Freddo cappuccino ise benzer işlemden geçiyor ancak o soğuk espressonun üstüne soğuk süt köpüğü konuyor. Küçük mikser gibi alet sütü aynen sıcak cappuccino sütü gibi köpük/krema haline getiriyor ve içimini yumuşatıyor. Ha benim gibi, o sütün bazen köpük/krema dokusundan hoşlanmayan ruh hastaları freddo espresso isteyip içine ilaveten krema / köpük haline gelmemiş süt koydurtabiliyor. Yani sütlü freddo espresso ile freddo cappuccino aynı şey değil.
Frappe ise espresso kullanılarak değil de hazır kahve (neskafe) ile yapılan versiyonu. Kahve sektörü daha bu kadar gelişmemişken, her mahallede 78 tane hipster kahveci yokken içilen tek soğuk kahve türü idi Yunanistan'da aslında. Neskafe'yi bi şey zannettiğimiz zamanlardan bahsediyorum işte. Günümüzde frappe artık çok da tercih edilmiyor, en azından daha genç, daha şehirli kitle frappe'ye yanaşmıyor artık. Espressonun hazır kahveden daha nitelikli bir içecek olduğunu belirtip sizi frappe içmemeniz konusunda uyarıyor çoğu insan burada. Canınız istiyorsa elbet frappe de içersiniz ama, kime ne? Frappe arkadaşımızın fotoğrafı da aşağıda.
Burada, kış aylarında bile ama özellikle yaz aylarında, neredeyse gördüğünüz herkesin elinde bu üç kahve çeşidinden biri olacak emin olun. Taksiye mi bindiniz, taksici abimiz ablamız size dudaklarının arasındaki pipetle "kalimera-iyi günler" diyecek; kitapçıya mı girdiniz, çalışan eleman kasanın yanında duran kahvesiyle selamlayacak sizi.

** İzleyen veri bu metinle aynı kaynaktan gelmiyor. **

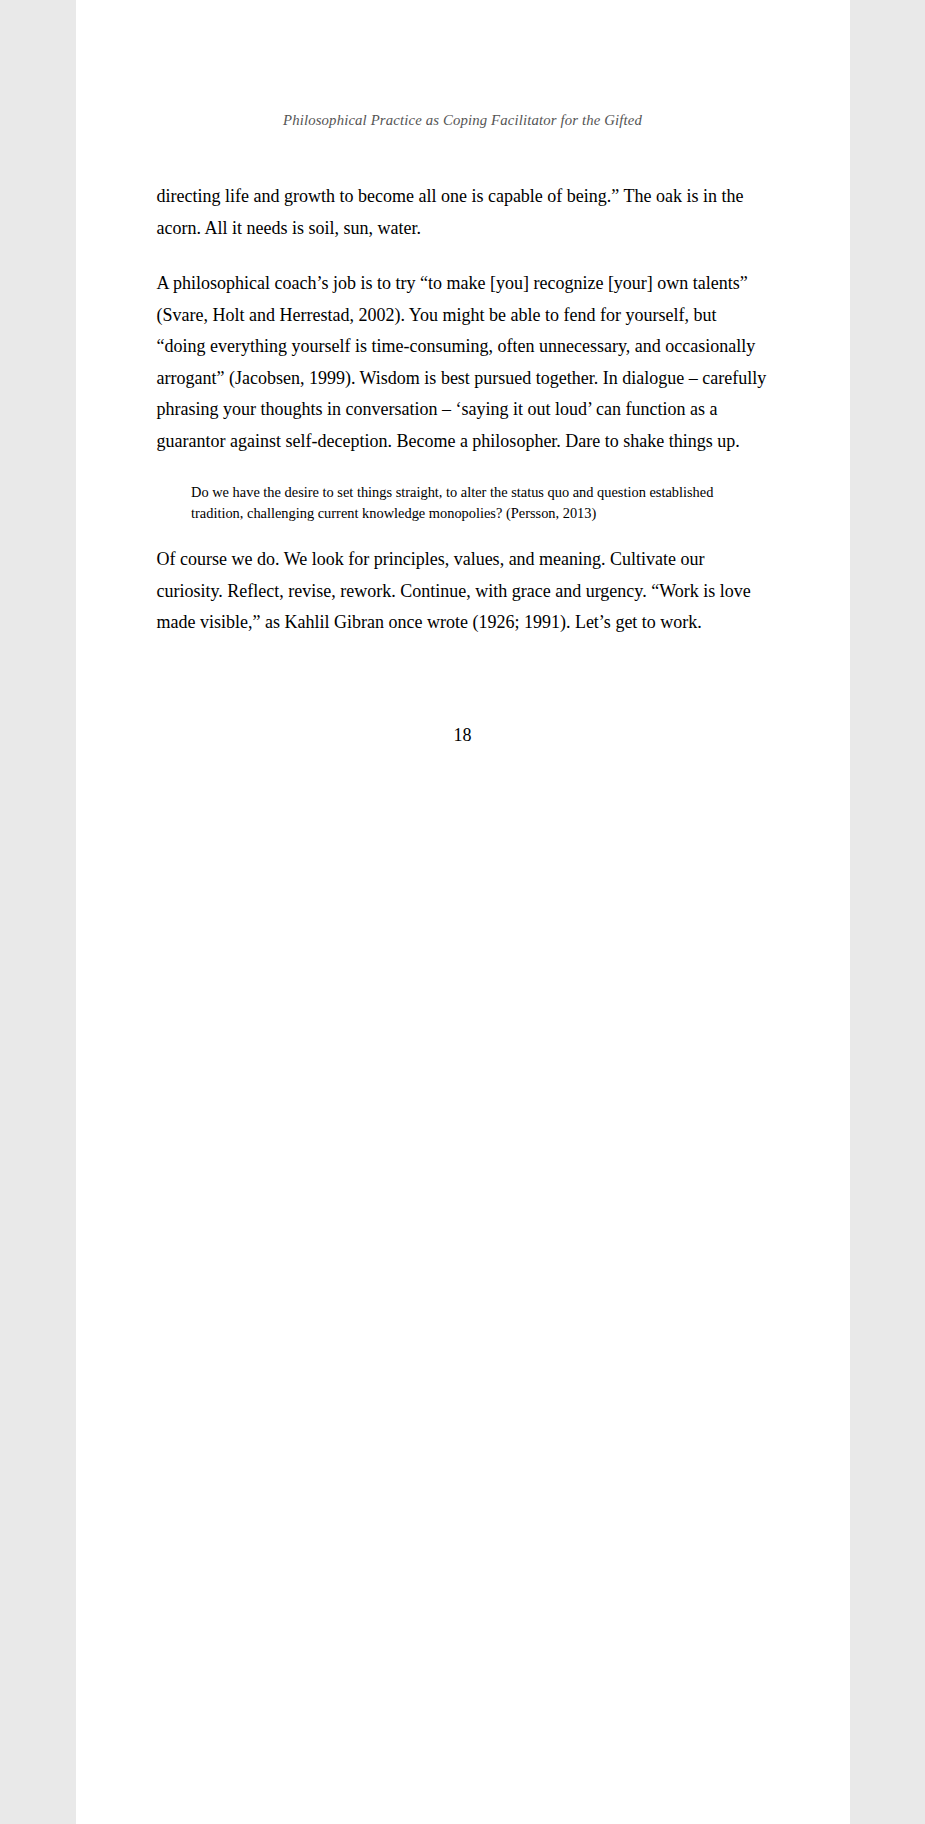Philosophical Practice as Coping Facilitator for the Gifted
directing life and growth to become all one is capable of being.” The oak is in the acorn. All it needs is soil, sun, water.
A philosophical coach’s job is to try “to make [you] recognize [your] own talents” (Svare, Holt and Herrestad, 2002). You might be able to fend for yourself, but “doing everything yourself is time-consuming, often unnecessary, and occasionally arrogant” (Jacobsen, 1999). Wisdom is best pursued together. In dialogue – carefully phrasing your thoughts in conversation – ‘saying it out loud’ can function as a guarantor against self-deception. Become a philosopher. Dare to shake things up.
Do we have the desire to set things straight, to alter the status quo and question established tradition, challenging current knowledge monopolies? (Persson, 2013)
Of course we do. We look for principles, values, and meaning. Cultivate our curiosity. Reflect, revise, rework. Continue, with grace and urgency. “Work is love made visible,” as Kahlil Gibran once wrote (1926; 1991). Let’s get to work.
18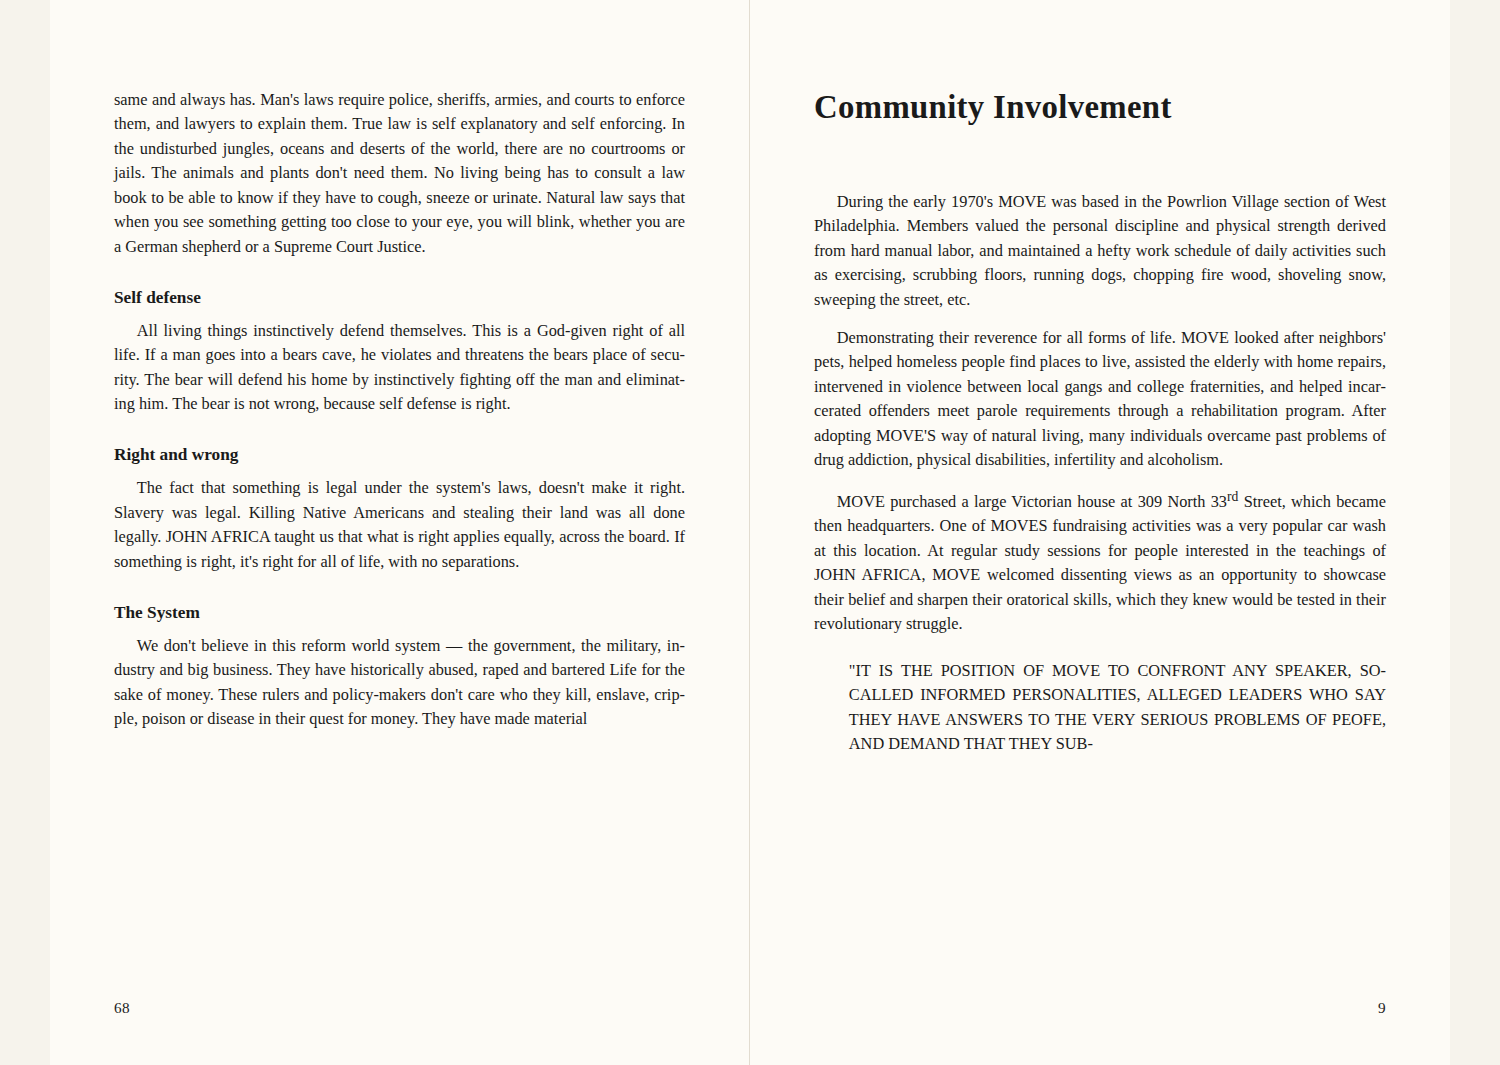same and always has. Man's laws require police, sheriffs, armies, and courts to enforce them, and lawyers to explain them. True law is self explanatory and self enforcing. In the undisturbed jungles, oceans and deserts of the world, there are no courtrooms or jails. The animals and plants don't need them. No living being has to consult a law book to be able to know if they have to cough, sneeze or urinate. Natural law says that when you see something getting too close to your eye, you will blink, whether you are a German shepherd or a Supreme Court Justice.
Self defense
All living things instinctively defend themselves. This is a God-given right of all life. If a man goes into a bears cave, he violates and threatens the bears place of security. The bear will defend his home by instinctively fighting off the man and eliminating him. The bear is not wrong, because self defense is right.
Right and wrong
The fact that something is legal under the system's laws, doesn't make it right. Slavery was legal. Killing Native Americans and stealing their land was all done legally. JOHN AFRICA taught us that what is right applies equally, across the board. If something is right, it's right for all of life, with no separations.
The System
We don't believe in this reform world system — the government, the military, industry and big business. They have historically abused, raped and bartered Life for the sake of money. These rulers and policy-makers don't care who they kill, enslave, cripple, poison or disease in their quest for money. They have made material
68
Community Involvement
During the early 1970's MOVE was based in the Powrlion Village section of West Philadelphia. Members valued the personal discipline and physical strength derived from hard manual labor, and maintained a hefty work schedule of daily activities such as exercising, scrubbing floors, running dogs, chopping fire wood, shoveling snow, sweeping the street, etc.
Demonstrating their reverence for all forms of life. MOVE looked after neighbors' pets, helped homeless people find places to live, assisted the elderly with home repairs, intervened in violence between local gangs and college fraternities, and helped incarcerated offenders meet parole requirements through a rehabilitation program. After adopting MOVE'S way of natural living, many individuals overcame past problems of drug addiction, physical disabilities, infertility and alcoholism.
MOVE purchased a large Victorian house at 309 North 33rd Street, which became then headquarters. One of MOVES fundraising activities was a very popular car wash at this location. At regular study sessions for people interested in the teachings of JOHN AFRICA, MOVE welcomed dissenting views as an opportunity to showcase their belief and sharpen their oratorical skills, which they knew would be tested in their revolutionary struggle.
"IT IS THE POSITION OF MOVE TO CONFRONT ANY SPEAKER, SO-CALLED INFORMED PERSONALITIES, ALLEGED LEADERS WHO SAY THEY HAVE ANSWERS TO THE VERY SERIOUS PROBLEMS OF PEOFE, AND DEMAND THAT THEY SUB-
9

Ve hiç şüphesiz plaja gidip de şezlonga havlunuzu serdiğinizde yanınıza gelip "Bi şey ister misiniz?" diye soran gence hiç düşünmeden, kendinizden oldukça emin cevap vereceksiniz siz de. Tüm bu anlattıklarım dışında daha janjanlı, yok içinde dondurma olan, yok efenime söyleyeyim buzlu kahve olup içinde çilek şurubu olan seçenekleri de tüketebilirsiniz tabii ki ama onlar daha çok şehrin turistik kesimlerinden konuşlanmış mekanlarda mevcut. Hepinize afiyet olsun.